*** Opening of EXERCISE DATA ***

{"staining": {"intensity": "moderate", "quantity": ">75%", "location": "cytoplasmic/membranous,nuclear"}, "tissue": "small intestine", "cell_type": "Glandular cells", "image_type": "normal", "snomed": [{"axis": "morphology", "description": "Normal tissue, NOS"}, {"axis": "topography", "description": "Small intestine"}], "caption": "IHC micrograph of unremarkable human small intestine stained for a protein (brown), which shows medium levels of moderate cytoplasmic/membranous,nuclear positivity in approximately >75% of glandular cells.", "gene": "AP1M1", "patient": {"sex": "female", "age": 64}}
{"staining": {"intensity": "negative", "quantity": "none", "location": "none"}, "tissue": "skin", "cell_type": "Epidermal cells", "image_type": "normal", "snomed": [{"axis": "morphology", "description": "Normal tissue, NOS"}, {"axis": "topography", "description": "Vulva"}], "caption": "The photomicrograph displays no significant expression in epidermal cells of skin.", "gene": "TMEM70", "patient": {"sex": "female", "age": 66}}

*** Close of EXERCISE DATA ***
*** Opening of EXERCISE DATA ***

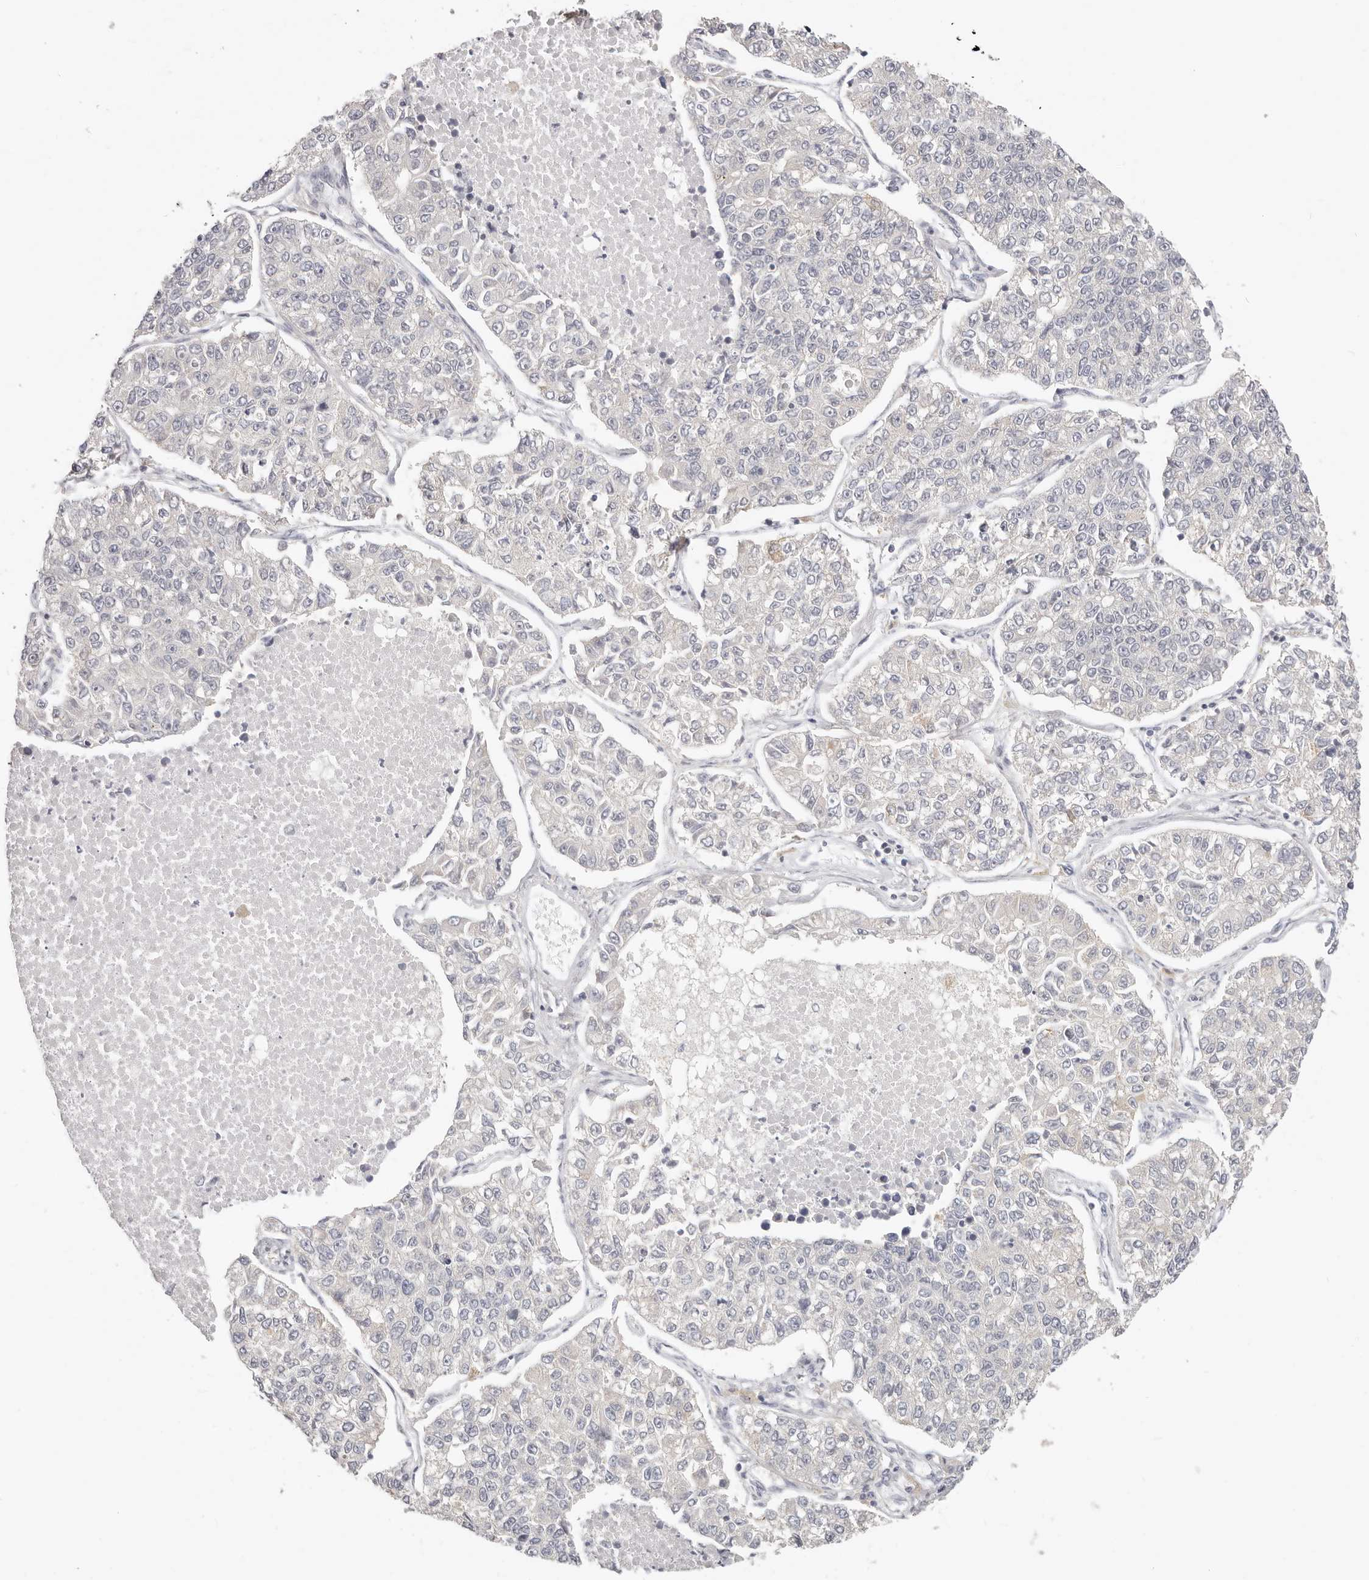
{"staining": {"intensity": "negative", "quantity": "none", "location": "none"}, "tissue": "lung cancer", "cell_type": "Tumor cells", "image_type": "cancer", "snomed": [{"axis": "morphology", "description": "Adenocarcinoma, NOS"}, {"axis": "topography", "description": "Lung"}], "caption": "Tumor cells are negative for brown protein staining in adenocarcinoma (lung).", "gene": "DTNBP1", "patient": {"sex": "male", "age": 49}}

*** Close of EXERCISE DATA ***
*** Opening of EXERCISE DATA ***

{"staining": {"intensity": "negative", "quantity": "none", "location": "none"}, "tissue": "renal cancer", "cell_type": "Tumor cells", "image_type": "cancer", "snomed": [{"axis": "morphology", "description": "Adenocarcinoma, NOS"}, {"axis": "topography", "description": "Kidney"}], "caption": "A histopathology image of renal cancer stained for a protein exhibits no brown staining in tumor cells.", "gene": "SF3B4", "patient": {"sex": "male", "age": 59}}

*** Close of EXERCISE DATA ***

**TASK ITEM**
In the listing, find every line with the word "Tumor" and return it.

**EXPECTED OUTPUT**
{"staining": {"intensity": "negative", "quantity": "none", "location": "none"}, "tissue": "lung cancer", "cell_type": "Tumor cells", "image_type": "cancer", "snomed": [{"axis": "morphology", "description": "Adenocarcinoma, NOS"}, {"axis": "topography", "description": "Lung"}], "caption": "Tumor cells are negative for brown protein staining in adenocarcinoma (lung).", "gene": "DTNBP1", "patient": {"sex": "male", "age": 49}}
{"staining": {"intensity": "negative", "quantity": "none", "location": "none"}, "tissue": "renal cancer", "cell_type": "Tumor cells", "image_type": "cancer", "snomed": [{"axis": "morphology", "description": "Adenocarcinoma, NOS"}, {"axis": "topography", "description": "Kidney"}], "caption": "A histopathology image of renal cancer stained for a protein exhibits no brown staining in tumor cells.", "gene": "SF3B4", "patient": {"sex": "male", "age": 59}}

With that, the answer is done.